Taken at the sadly missed Nomadic Community Gardens - Brick Lane
Recently, I received an inspirational newsletter from Zoe Wishaw, a mentor to professional photographers who has compiled a list of meaningful tasks for us to do during lockdown. One thought struck a chord, it relates to what we reveal about our photography, the narrative that we hope will interest visitors to our web sites. Here it is;
“Is your ‘About’ text really saying something about WHY you do what you do, not just WHAT you do?”
I believe that I’ve understood my own ‘why’ for a while and I'd like to share what motivates my approach and perhaps what may encourage you to visit and photograph people and locations where significant events in your family’s history have taken place. A number of things can happen.

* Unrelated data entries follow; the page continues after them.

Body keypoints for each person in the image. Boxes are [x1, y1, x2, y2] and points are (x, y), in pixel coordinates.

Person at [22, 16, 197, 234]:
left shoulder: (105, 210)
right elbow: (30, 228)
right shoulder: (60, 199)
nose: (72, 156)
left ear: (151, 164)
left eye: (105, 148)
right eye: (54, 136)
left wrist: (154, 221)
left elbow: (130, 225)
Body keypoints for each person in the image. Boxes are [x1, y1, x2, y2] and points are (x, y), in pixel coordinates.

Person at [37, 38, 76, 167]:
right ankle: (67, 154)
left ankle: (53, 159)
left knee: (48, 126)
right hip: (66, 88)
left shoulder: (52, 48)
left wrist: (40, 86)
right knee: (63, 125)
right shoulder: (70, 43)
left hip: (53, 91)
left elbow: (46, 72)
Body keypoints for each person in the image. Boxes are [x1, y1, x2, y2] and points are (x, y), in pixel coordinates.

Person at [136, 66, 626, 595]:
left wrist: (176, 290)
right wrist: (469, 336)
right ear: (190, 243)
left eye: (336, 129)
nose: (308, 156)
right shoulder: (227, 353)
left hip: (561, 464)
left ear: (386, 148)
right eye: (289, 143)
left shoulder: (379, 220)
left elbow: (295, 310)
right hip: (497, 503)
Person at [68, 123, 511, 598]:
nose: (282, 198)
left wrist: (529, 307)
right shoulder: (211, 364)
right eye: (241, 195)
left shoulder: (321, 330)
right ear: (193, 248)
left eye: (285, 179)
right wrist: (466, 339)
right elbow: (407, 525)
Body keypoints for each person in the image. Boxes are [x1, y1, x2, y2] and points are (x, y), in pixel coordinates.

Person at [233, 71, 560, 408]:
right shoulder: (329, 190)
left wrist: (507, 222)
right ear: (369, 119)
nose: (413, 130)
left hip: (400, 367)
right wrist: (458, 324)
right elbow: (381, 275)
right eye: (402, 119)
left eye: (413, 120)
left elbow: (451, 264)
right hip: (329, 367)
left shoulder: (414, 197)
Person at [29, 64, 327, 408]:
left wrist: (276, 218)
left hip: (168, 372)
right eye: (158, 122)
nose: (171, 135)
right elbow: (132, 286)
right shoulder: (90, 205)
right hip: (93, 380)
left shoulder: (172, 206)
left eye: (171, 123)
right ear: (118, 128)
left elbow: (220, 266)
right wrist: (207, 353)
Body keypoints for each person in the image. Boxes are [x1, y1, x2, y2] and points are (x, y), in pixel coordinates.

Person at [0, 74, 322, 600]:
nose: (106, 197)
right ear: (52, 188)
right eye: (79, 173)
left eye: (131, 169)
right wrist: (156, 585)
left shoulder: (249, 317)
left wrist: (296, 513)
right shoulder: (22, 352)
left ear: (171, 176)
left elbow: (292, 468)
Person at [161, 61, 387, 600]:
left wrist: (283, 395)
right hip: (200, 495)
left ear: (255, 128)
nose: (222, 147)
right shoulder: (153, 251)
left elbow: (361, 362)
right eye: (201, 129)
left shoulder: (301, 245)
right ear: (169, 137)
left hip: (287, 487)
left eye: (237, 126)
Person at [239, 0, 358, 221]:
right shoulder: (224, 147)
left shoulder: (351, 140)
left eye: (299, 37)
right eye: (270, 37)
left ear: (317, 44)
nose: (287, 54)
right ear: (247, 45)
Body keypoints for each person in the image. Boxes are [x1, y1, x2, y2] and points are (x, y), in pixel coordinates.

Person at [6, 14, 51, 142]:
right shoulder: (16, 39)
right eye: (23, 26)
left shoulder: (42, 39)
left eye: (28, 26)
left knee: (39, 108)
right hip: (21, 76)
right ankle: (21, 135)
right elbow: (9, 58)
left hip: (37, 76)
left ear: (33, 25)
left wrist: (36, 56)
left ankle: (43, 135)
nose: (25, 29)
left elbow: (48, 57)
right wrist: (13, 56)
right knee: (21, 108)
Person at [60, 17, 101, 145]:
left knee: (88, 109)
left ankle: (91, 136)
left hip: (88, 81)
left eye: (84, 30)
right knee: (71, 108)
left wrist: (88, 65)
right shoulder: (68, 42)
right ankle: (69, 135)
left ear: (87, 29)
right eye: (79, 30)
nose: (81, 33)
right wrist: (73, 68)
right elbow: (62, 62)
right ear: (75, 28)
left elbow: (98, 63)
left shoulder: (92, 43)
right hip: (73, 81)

(A) Unforeseen and unexpected photo opportunities may arise – in other words, serendipity – trust your luck.
(B) A sense of connection and an understanding of place may stir and enhance your creativity, I’d be surprised if it didn’t.

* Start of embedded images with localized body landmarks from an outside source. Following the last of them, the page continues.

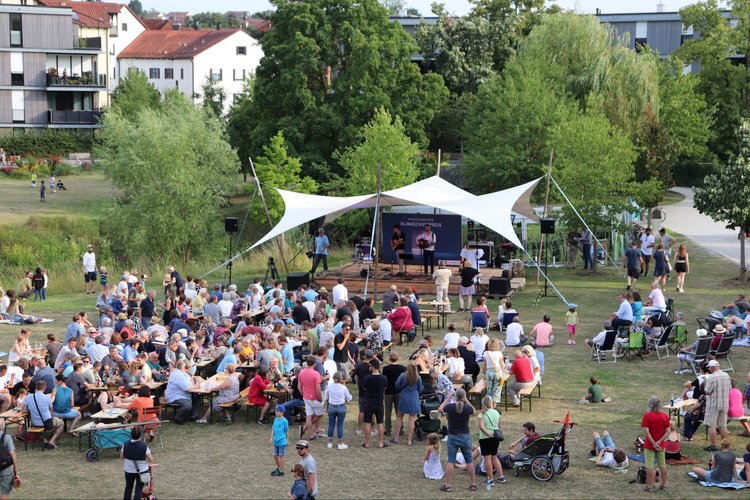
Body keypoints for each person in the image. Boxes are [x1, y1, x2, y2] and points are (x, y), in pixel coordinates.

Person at [438, 388, 477, 492]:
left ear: (455, 397)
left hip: (452, 436)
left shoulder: (450, 407)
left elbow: (440, 409)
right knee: (469, 461)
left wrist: (447, 398)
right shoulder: (467, 408)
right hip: (465, 436)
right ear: (463, 396)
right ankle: (473, 484)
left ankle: (448, 485)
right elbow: (475, 412)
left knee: (451, 460)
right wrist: (466, 400)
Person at [640, 395, 670, 493]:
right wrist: (659, 442)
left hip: (649, 445)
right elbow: (668, 431)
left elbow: (647, 432)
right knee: (662, 465)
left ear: (650, 405)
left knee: (649, 466)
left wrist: (653, 443)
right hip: (661, 445)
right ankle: (664, 485)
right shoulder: (665, 416)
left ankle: (650, 486)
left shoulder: (647, 416)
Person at [23, 380, 63, 449]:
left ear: (36, 387)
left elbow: (23, 410)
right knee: (61, 424)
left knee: (39, 426)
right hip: (47, 422)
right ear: (44, 388)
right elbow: (51, 411)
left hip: (35, 423)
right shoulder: (47, 398)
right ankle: (51, 441)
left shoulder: (28, 397)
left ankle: (45, 440)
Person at [477, 396, 505, 489]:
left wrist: (488, 434)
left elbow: (481, 427)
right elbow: (499, 426)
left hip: (485, 438)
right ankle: (501, 476)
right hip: (496, 438)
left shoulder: (482, 415)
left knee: (487, 459)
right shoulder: (497, 412)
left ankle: (490, 479)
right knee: (494, 457)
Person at [703, 359, 731, 452]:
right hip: (724, 403)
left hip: (713, 404)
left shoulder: (712, 377)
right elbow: (730, 388)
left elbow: (707, 391)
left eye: (710, 368)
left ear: (712, 368)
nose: (709, 370)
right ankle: (725, 445)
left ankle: (713, 445)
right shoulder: (726, 375)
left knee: (711, 425)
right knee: (722, 425)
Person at [392, 363, 423, 445]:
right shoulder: (418, 377)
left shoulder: (402, 375)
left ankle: (396, 438)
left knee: (399, 417)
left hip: (404, 397)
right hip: (414, 398)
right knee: (411, 419)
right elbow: (420, 389)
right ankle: (409, 440)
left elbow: (397, 385)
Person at [120, 426, 154, 500]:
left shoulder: (125, 444)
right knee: (138, 489)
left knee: (128, 488)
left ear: (131, 434)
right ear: (140, 435)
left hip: (129, 470)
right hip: (142, 471)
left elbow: (121, 457)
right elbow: (151, 459)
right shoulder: (144, 446)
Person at [164, 360, 201, 425]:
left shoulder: (181, 373)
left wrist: (193, 383)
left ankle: (193, 415)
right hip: (175, 396)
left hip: (180, 394)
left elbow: (190, 382)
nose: (188, 369)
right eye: (187, 367)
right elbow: (187, 388)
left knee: (196, 396)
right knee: (187, 406)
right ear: (184, 367)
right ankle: (178, 418)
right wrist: (198, 385)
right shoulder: (178, 375)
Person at [362, 358, 388, 448]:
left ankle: (367, 443)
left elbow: (364, 388)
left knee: (368, 422)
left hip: (369, 401)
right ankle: (381, 443)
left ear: (372, 367)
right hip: (379, 401)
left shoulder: (367, 378)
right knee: (380, 422)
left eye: (370, 366)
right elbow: (385, 388)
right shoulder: (384, 378)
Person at [323, 371, 351, 449]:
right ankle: (340, 442)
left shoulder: (329, 386)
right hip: (341, 407)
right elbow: (349, 397)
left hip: (331, 406)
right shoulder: (343, 387)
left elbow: (326, 397)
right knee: (340, 424)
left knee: (331, 423)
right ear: (341, 379)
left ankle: (329, 442)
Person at [298, 356, 324, 440]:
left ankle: (310, 434)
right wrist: (320, 398)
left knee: (309, 415)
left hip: (306, 397)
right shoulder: (316, 374)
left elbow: (299, 386)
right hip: (315, 398)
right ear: (315, 364)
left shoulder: (301, 372)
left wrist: (303, 394)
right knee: (319, 414)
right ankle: (307, 430)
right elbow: (318, 389)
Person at [382, 352, 405, 437]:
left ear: (389, 359)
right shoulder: (402, 368)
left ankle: (388, 430)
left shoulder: (386, 369)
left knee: (388, 411)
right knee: (399, 411)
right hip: (398, 391)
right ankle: (401, 429)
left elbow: (384, 380)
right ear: (397, 359)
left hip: (388, 392)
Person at [0, 418, 17, 500]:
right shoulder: (6, 437)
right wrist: (15, 468)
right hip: (4, 468)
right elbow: (12, 454)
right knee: (4, 491)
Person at [270, 405, 290, 477]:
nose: (276, 412)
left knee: (281, 455)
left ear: (282, 412)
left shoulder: (285, 421)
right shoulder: (275, 419)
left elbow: (287, 431)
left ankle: (282, 470)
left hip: (282, 440)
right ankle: (279, 467)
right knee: (275, 456)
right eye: (276, 411)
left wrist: (287, 440)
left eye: (278, 411)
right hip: (276, 440)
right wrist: (271, 438)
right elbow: (273, 429)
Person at [483, 339, 505, 404]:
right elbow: (501, 364)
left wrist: (484, 374)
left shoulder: (485, 353)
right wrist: (503, 373)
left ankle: (488, 404)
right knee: (496, 391)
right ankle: (493, 405)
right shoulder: (499, 353)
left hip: (489, 371)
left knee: (489, 390)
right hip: (497, 371)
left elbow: (485, 365)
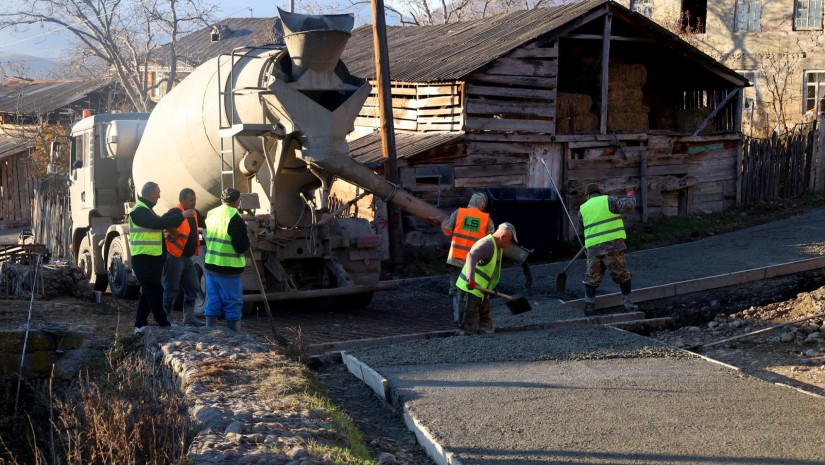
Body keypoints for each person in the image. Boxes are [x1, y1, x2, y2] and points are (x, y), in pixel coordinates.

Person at [130, 181, 195, 334]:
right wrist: (182, 215)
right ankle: (163, 323)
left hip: (151, 258)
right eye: (158, 192)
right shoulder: (139, 210)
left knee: (148, 292)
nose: (159, 196)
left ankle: (140, 325)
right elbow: (157, 223)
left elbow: (159, 223)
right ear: (151, 193)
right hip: (144, 258)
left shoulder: (147, 209)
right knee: (155, 291)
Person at [577, 183, 638, 316]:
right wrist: (630, 194)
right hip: (613, 246)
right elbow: (629, 205)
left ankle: (589, 305)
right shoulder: (609, 200)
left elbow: (581, 231)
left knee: (592, 277)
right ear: (599, 192)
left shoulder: (583, 208)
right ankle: (627, 303)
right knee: (621, 274)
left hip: (594, 249)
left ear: (587, 195)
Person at [455, 222, 518, 334]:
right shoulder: (487, 244)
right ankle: (466, 344)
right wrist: (471, 279)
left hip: (482, 291)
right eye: (510, 240)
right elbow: (471, 256)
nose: (510, 244)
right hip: (470, 289)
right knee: (469, 327)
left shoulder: (498, 246)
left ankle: (486, 340)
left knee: (486, 323)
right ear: (502, 236)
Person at [441, 192, 495, 323]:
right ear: (482, 204)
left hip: (455, 259)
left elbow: (446, 229)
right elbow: (491, 240)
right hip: (473, 263)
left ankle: (457, 318)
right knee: (470, 290)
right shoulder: (486, 219)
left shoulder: (458, 213)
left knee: (455, 289)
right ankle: (468, 320)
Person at [203, 188, 250, 331]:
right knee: (233, 302)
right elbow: (240, 246)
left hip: (211, 264)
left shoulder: (212, 213)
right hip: (229, 268)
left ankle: (210, 330)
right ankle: (233, 333)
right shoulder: (235, 218)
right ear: (237, 202)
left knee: (213, 299)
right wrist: (248, 240)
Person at [162, 188, 206, 327]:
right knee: (172, 287)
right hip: (175, 256)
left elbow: (206, 222)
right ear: (182, 201)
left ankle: (189, 318)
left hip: (186, 258)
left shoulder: (194, 213)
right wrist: (174, 232)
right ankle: (167, 318)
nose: (194, 203)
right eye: (191, 200)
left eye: (195, 200)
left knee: (193, 286)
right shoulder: (175, 211)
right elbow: (164, 221)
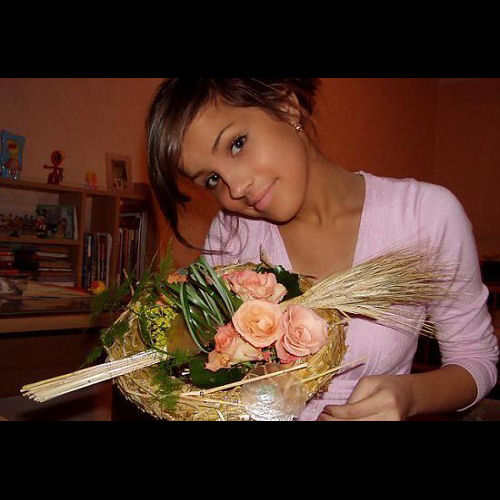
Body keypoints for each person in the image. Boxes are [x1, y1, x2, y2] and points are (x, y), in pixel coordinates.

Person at [146, 78, 499, 421]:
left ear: (287, 105)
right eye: (212, 179)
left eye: (237, 144)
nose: (235, 188)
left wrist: (409, 395)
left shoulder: (423, 215)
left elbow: (475, 359)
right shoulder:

(C) Knowing from whom and whence you have come may be combined with understanding your place on the roadmap of photography when drawing on the legacy of the great masters who have inspired and informed. Fuse the two and when normality returns you can have something really powerful.
For what it’s worth, here is my WHY.
Islington, where I grew up does not qualify as part of the East End of London, yet in my formative years, I felt an affinity with the area that persists today. In my teens, the purchase of my first electric razor (second-hand) was from a stall on Club Row Market, I remember the occasion well. My bike was propped up against a wall when a man picked it up, bounced it to see if the tyres were OK and started to wheel it away. He didn’t get far and with a nod, acknowledged his transgression and disappeared. A gentle, aspiring tea-leaf.
It took too long to renew my acquaintance with the area, that happened when I started looking into my family background. I discovered a great, great grandfather, born in Yorkshire about 1827 who enlisted in the Grenadier Guards at the age of nineteen. George Duncan served for 21 years in the Grenadiers, a period that included a spell in what was then British North America. An incident at sea, the so-called ‘Trent Affair’ brought Britain and the United States to the brink of war. Ten thousand troops were quickly mobilised to defend the colony coveted by Yankees who had hopes of northern expansion after the end of the Civil War. Cool heads prevailed, peace broke out. In places like Montreal, British troops and especially the officers, enjoyed a period of leisure, exploration, rifle shooting competitions and holding soirees and balls. George left the army as a Colour Sergeant with a good record and at over six feet tall with a military bearing, found employment as a rent supervisor at Columbia Buildings in Bethnal Green for the then famous philanthropist, Baroness Angela Burdett-Coutts. Having survived the rigours of army life, George succumbed to pneumonia in the gate house of The Buildings at the tender age of forty-four in 1870. Proximity to the notorious nearby slum, The Old Nicol with its miserably low life expectancy rates may have been a factor.
Good woman that she was, Angela Coutts supported the family and later, many of his children returned to the East End on the passing of his wife had moved to Shepherds Bush after George’s death.
My next connection is courtesy of my grandparents who arrived separately from Ukraine in the early 1900’s. A furrier with ‘differences’ with the Czar, my grandfather married my grandmother in Whitechapel in 1911, my father was born two years later. They settled in the area just south of Aldgate East station where their house was subsequently destroyed by a WWII bomb. Fortunately, the family was not at home.
I trust my earlier rationale makes sense and hopefully it conveys my relationship with a very special place coming together with a real sense of belonging. I hope the work on this site conveys that association. Much writing about photography is prescriptive and for gear-heads. Buy this camera, acquire this lens, do this and your photography will improve in leaps and bounds. I’ve tried not to follow that path here, These are only suggestions, just describing what works for me. What's your's?